#### Text to read:

1. Use a spelling curricula that includes sentences for dictation, preferably a curricula designed for problem spellers. Teach the spelling lesson and do the exercises.

2. Then dictate three or four sentences using that lesson’s spelling words. (Use your judgment to discern how many sentences your student can do without feeling overwhelmed.)

3. Show your student the correctly written sentences that you just dictated and allow her to correct her own work before you even look at it. (Learning to find her own mistakes and correct them will be her key to learning to spell correctly.)

4. When your student thinks she has corrected all her errors, go over the paper with her. Make a little red mark for every correct word or punctuation mark on her paper. For example, if she capitalized the first letter of the sentence, make a red mark. If she spelled that first word correctly as well, make a second mark. When you come to an error, don’t make a big deal about it. Be matter of fact. Simply explain why it doesn’t get a mark and move on.

#### What to work on:
Return the passage from the spelling instructions above, between "1. Use a spelling" and "without feeling overwhelmed.)", inclusive, with every word exactly as it appears there.

#### Given information:

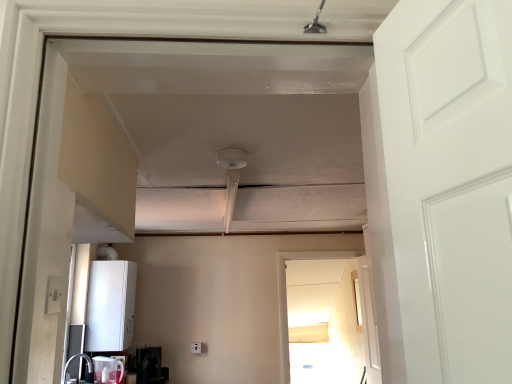
Question: From the image's perspective, is white matte boiler at lower left, the 3th appliance when ordered from bottom to top, on top of transparent glass screen door at center?

Choices:
 (A) no
 (B) yes

Answer: (B)

Question: From a real-world perspective, is white matte boiler at lower left, which ranks as the 1th appliance in top-to-bottom order, located beneath transparent glass screen door at center?

Choices:
 (A) yes
 (B) no

Answer: (B)

Question: Can you confirm if white matte boiler at lower left, the 3th appliance when ordered from bottom to top, is bigger than transparent glass screen door at center?

Choices:
 (A) no
 (B) yes

Answer: (B)

Question: Could you tell me if white matte boiler at lower left, the 3th appliance when ordered from bottom to top, is turned towards transparent glass screen door at center?

Choices:
 (A) yes
 (B) no

Answer: (A)

Question: Does white matte boiler at lower left, the 3th appliance when ordered from bottom to top, have a lesser height compared to transparent glass screen door at center?

Choices:
 (A) no
 (B) yes

Answer: (B)

Question: Would you consider white matte boiler at lower left, which ranks as the 1th appliance in top-to-bottom order, to be distant from transparent glass screen door at center?

Choices:
 (A) yes
 (B) no

Answer: (A)

Question: Is matte white sink at lower left turned away from white plastic electric outlet at lower left?

Choices:
 (A) yes
 (B) no

Answer: (B)

Question: Is matte white sink at lower left completely or partially outside of white plastic electric outlet at lower left?

Choices:
 (A) yes
 (B) no

Answer: (A)

Question: From a real-world perspective, does matte white sink at lower left stand above white plastic electric outlet at lower left?

Choices:
 (A) yes
 (B) no

Answer: (B)

Question: Does matte white sink at lower left have a smaller size compared to white plastic electric outlet at lower left?

Choices:
 (A) yes
 (B) no

Answer: (B)

Question: Is the position of matte white sink at lower left more distant than that of white plastic electric outlet at lower left?

Choices:
 (A) no
 (B) yes

Answer: (B)

Question: Is white plastic electric outlet at lower left surrounded by matte white sink at lower left?

Choices:
 (A) no
 (B) yes

Answer: (A)

Question: Is white glossy door at right taller than transparent glass screen door at center?

Choices:
 (A) yes
 (B) no

Answer: (B)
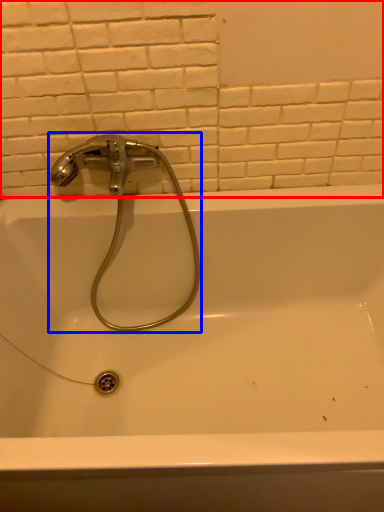
Question: Which of the following is the farthest to the observer, ceramic tile (highlighted by a red box) or tap (highlighted by a blue box)?

Choices:
 (A) ceramic tile
 (B) tap

Answer: (B)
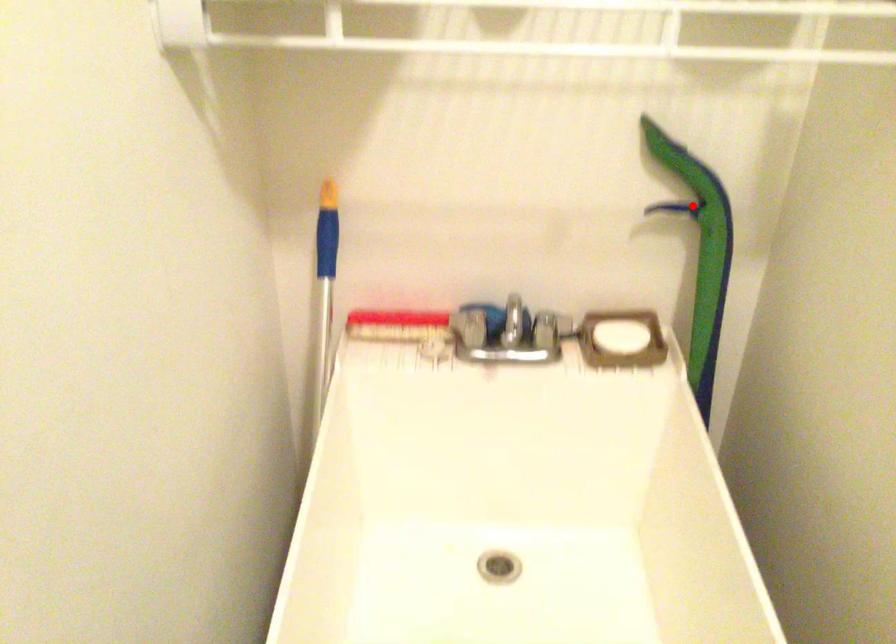
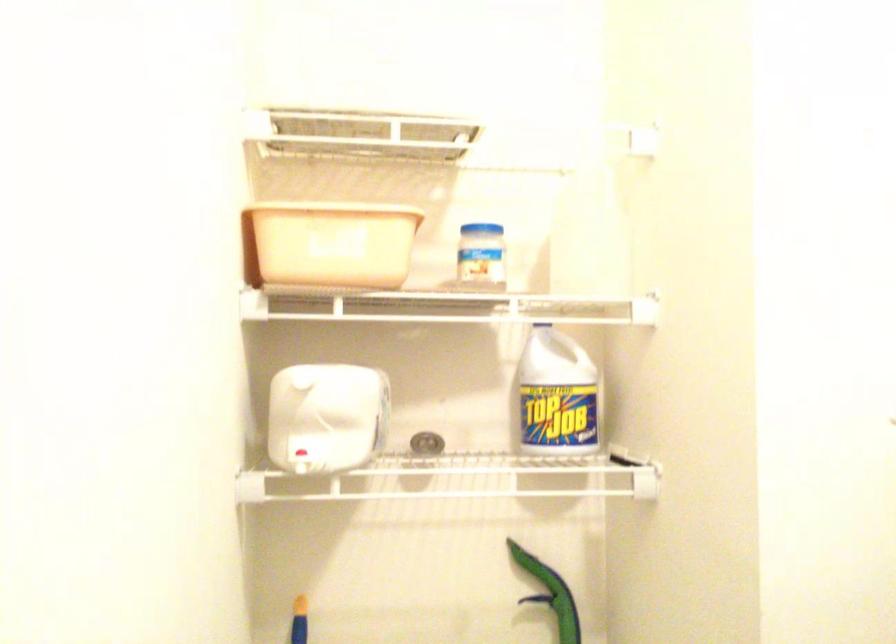
Question: I am providing you with two images of the same scene from different viewpoints. In image1, a red point is highlighted. Considering the same 3D point in image2, which of the following is correct?

Choices:
 (A) It is closer
 (B) It is farther

Answer: (B)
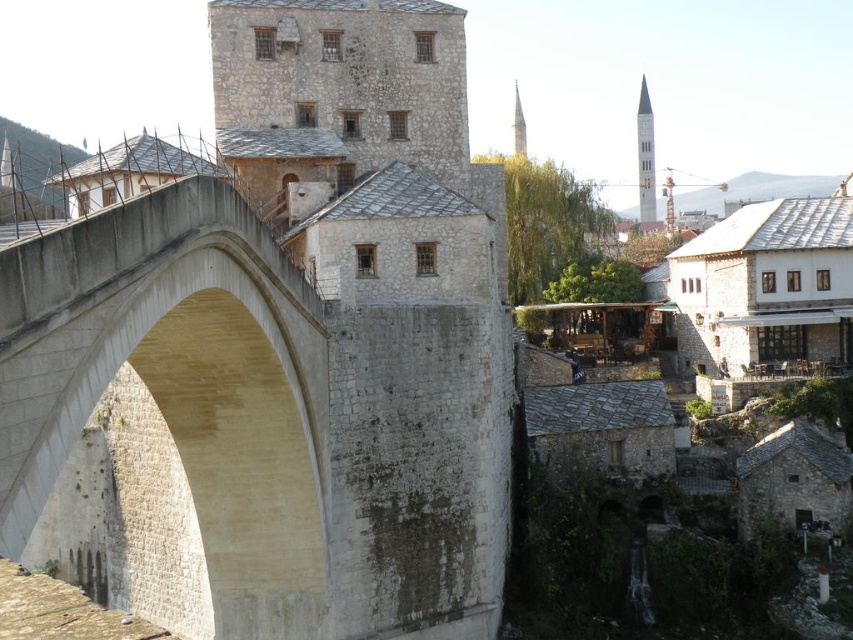
Does beige stone arch bridge at left have a greater width compared to white stone tower at upper center?

No, beige stone arch bridge at left is not wider than white stone tower at upper center.

Is point (254, 513) more distant than point (648, 132)?

That is False.

This screenshot has height=640, width=853. I want to click on beige stone arch bridge at left, so click(x=180, y=385).

Is white stone tower at upper center below smooth white minaret at upper center?

Correct, white stone tower at upper center is located below smooth white minaret at upper center.

Who is shorter, white stone tower at upper center or smooth white minaret at upper center?

Standing shorter between the two is white stone tower at upper center.

Does point (653, 179) come behind point (523, 154)?

Yes, point (653, 179) is behind point (523, 154).

Where is `white stone tower at upper center`? white stone tower at upper center is located at coordinates (645, 156).

Which is more to the right, beige stone arch bridge at left or smooth white minaret at upper center?

smooth white minaret at upper center is more to the right.

Which of these two, beige stone arch bridge at left or smooth white minaret at upper center, stands shorter?

Standing shorter between the two is beige stone arch bridge at left.

Which is in front, point (70, 310) or point (517, 148)?

Point (70, 310) is in front.

Find the location of a particular element. beige stone arch bridge at left is located at coordinates (180, 385).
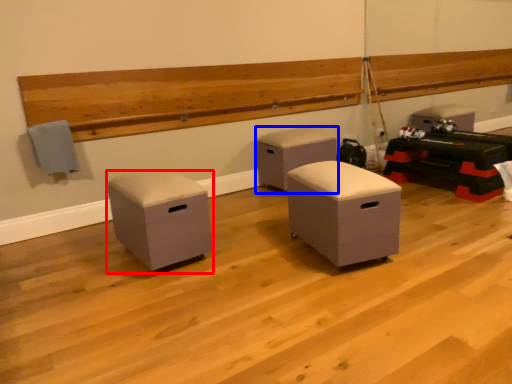
Question: Among these objects, which one is farthest to the camera, furniture (highlighted by a red box) or furniture (highlighted by a blue box)?

Choices:
 (A) furniture
 (B) furniture

Answer: (B)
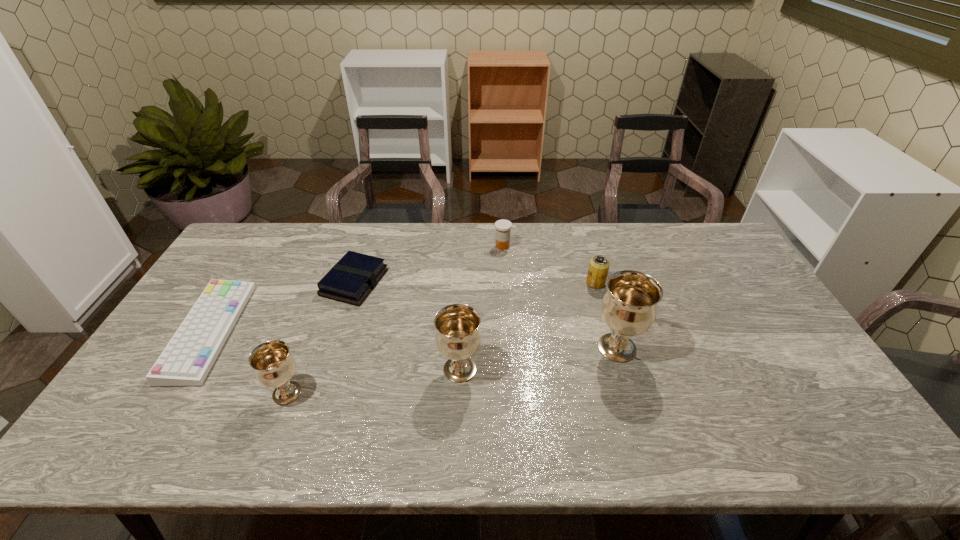
The chalices are evenly distributed in the image. To maintain this, where would you place another chalice on the right? Please point to a free space. Please provide its 2D coordinates. Your answer should be formatted as a tuple, i.e. [(x, y)], where the tuple contains the x and y coordinates of a point satisfying the conditions above.

[(760, 328)]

#### Answer in full:
1. Use a spelling curricula that includes sentences for dictation, preferably a curricula designed for problem spellers. Teach the spelling lesson and do the exercises.

2. Then dictate three or four sentences using that lesson’s spelling words. (Use your judgment to discern how many sentences your student can do without feeling overwhelmed.)